▶ **Exercise task**: Arrange these rows as a numbered list, leaving out any blank lines.

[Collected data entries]
- - - - -
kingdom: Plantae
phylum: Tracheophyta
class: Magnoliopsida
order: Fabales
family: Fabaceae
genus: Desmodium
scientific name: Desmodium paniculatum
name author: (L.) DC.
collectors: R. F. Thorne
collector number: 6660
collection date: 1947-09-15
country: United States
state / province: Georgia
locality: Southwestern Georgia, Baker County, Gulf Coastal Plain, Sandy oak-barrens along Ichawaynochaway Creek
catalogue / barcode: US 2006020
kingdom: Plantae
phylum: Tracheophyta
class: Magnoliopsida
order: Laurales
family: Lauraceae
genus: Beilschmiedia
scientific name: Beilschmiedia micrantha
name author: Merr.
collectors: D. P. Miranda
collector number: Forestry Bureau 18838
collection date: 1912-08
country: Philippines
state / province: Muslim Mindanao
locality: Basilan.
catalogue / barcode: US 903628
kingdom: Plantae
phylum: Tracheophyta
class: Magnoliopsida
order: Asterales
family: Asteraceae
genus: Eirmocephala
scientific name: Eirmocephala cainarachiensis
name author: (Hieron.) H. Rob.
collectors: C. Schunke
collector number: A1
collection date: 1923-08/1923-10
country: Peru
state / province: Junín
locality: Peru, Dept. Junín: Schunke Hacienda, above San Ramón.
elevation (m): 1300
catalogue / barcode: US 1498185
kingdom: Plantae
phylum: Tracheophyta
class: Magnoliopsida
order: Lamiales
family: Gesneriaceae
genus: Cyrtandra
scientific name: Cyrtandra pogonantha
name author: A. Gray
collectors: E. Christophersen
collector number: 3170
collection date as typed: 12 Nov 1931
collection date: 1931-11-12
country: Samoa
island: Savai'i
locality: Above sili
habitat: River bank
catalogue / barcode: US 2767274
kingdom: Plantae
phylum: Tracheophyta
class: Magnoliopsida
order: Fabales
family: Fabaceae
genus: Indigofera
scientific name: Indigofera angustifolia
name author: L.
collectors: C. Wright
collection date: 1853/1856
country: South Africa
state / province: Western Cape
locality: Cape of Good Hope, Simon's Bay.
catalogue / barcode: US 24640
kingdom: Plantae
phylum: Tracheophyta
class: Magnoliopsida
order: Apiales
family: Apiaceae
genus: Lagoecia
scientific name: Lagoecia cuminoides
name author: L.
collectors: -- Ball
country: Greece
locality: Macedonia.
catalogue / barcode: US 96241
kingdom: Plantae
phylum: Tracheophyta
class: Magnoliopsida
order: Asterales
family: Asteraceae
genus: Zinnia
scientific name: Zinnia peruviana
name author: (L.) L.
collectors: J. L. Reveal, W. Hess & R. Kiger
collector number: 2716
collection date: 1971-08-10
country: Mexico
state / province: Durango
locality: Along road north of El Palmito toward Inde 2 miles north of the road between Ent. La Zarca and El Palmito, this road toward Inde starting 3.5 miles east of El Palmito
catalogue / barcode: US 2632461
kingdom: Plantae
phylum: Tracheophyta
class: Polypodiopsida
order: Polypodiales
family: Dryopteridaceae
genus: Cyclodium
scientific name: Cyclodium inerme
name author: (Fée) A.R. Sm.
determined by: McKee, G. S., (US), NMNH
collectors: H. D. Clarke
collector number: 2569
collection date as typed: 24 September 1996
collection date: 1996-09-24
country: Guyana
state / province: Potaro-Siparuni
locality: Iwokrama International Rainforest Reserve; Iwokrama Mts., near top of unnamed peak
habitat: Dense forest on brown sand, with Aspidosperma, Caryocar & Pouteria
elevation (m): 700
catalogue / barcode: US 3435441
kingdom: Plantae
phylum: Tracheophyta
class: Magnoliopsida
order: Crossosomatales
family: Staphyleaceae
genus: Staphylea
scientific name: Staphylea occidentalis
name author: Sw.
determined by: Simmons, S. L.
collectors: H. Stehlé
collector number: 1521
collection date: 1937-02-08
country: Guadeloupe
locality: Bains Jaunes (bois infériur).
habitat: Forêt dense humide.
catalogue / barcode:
- - - - -
▶ **Task result**:
1. kingdom: Plantae
2. phylum: Tracheophyta
3. class: Magnoliopsida
4. order: Fabales
5. family: Fabaceae
6. genus: Desmodium
7. scientific name: Desmodium paniculatum
8. name author: (L.) DC.
9. collectors: R. F. Thorne
10. collector number: 6660
11. collection date: 1947-09-15
12. country: United States
13. state / province: Georgia
14. locality: Southwestern Georgia, Baker County, Gulf Coastal Plain, Sandy oak-barrens along Ichawaynochaway Creek
15. catalogue / barcode: US 2006020
16. kingdom: Plantae
17. phylum: Tracheophyta
18. class: Magnoliopsida
19. order: Laurales
20. family: Lauraceae
21. genus: Beilschmiedia
22. scientific name: Beilschmiedia micrantha
23. name author: Merr.
24. collectors: D. P. Miranda
25. collector number: Forestry Bureau 18838
26. collection date: 1912-08
27. country: Philippines
28. state / province: Muslim Mindanao
29. locality: Basilan.
30. catalogue / barcode: US 903628
31. kingdom: Plantae
32. phylum: Tracheophyta
33. class: Magnoliopsida
34. order: Asterales
35. family: Asteraceae
36. genus: Eirmocephala
37. scientific name: Eirmocephala cainarachiensis
38. name author: (Hieron.) H. Rob.
39. collectors: C. Schunke
40. collector number: A1
41. collection date: 1923-08/1923-10
42. country: Peru
43. state / province: Junín
44. locality: Peru, Dept. Junín: Schunke Hacienda, above San Ramón.
45. elevation (m): 1300
46. catalogue / barcode: US 1498185
47. kingdom: Plantae
48. phylum: Tracheophyta
49. class: Magnoliopsida
50. order: Lamiales
51. family: Gesneriaceae
52. genus: Cyrtandra
53. scientific name: Cyrtandra pogonantha
54. name author: A. Gray
55. collectors: E. Christophersen
56. collector number: 3170
57. collection date as typed: 12 Nov 1931
58. collection date: 1931-11-12
59. country: Samoa
60. island: Savai'i
61. locality: Above sili
62. habitat: River bank
63. catalogue / barcode: US 2767274
64. kingdom: Plantae
65. phylum: Tracheophyta
66. class: Magnoliopsida
67. order: Fabales
68. family: Fabaceae
69. genus: Indigofera
70. scientific name: Indigofera angustifolia
71. name author: L.
72. collectors: C. Wright
73. collection date: 1853/1856
74. country: South Africa
75. state / province: Western Cape
76. locality: Cape of Good Hope, Simon's Bay.
77. catalogue / barcode: US 24640
78. kingdom: Plantae
79. phylum: Tracheophyta
80. class: Magnoliopsida
81. order: Apiales
82. family: Apiaceae
83. genus: Lagoecia
84. scientific name: Lagoecia cuminoides
85. name author: L.
86. collectors: -- Ball
87. country: Greece
88. locality: Macedonia.
89. catalogue / barcode: US 96241
90. kingdom: Plantae
91. phylum: Tracheophyta
92. class: Magnoliopsida
93. order: Asterales
94. family: Asteraceae
95. genus: Zinnia
96. scientific name: Zinnia peruviana
97. name author: (L.) L.
98. collectors: J. L. Reveal, W. Hess & R. Kiger
99. collector number: 2716
100. collection date: 1971-08-10
101. country: Mexico
102. state / province: Durango
103. locality: Along road north of El Palmito toward Inde 2 miles north of the road between Ent. La Zarca and El Palmito, this road toward Inde starting 3.5 miles east of El Palmito
104. catalogue / barcode: US 2632461
105. kingdom: Plantae
106. phylum: Tracheophyta
107. class: Polypodiopsida
108. order: Polypodiales
109. family: Dryopteridaceae
110. genus: Cyclodium
111. scientific name: Cyclodium inerme
112. name author: (Fée) A.R. Sm.
113. determined by: McKee, G. S., (US), NMNH
114. collectors: H. D. Clarke
115. collector number: 2569
116. collection date as typed: 24 September 1996
117. collection date: 1996-09-24
118. country: Guyana
119. state / province: Potaro-Siparuni
120. locality: Iwokrama International Rainforest Reserve; Iwokrama Mts., near top of unnamed peak
121. habitat: Dense forest on brown sand, with Aspidosperma, Caryocar & Pouteria
122. elevation (m): 700
123. catalogue / barcode: US 3435441
124. kingdom: Plantae
125. phylum: Tracheophyta
126. class: Magnoliopsida
127. order: Crossosomatales
128. family: Staphyleaceae
129. genus: Staphylea
130. scientific name: Staphylea occidentalis
131. name author: Sw.
132. determined by: Simmons, S. L.
133. collectors: H. Stehlé
134. collector number: 1521
135. collection date: 1937-02-08
136. country: Guadeloupe
137. locality: Bains Jaunes (bois infériur).
138. habitat: Forêt dense humide.
139. catalogue / barcode:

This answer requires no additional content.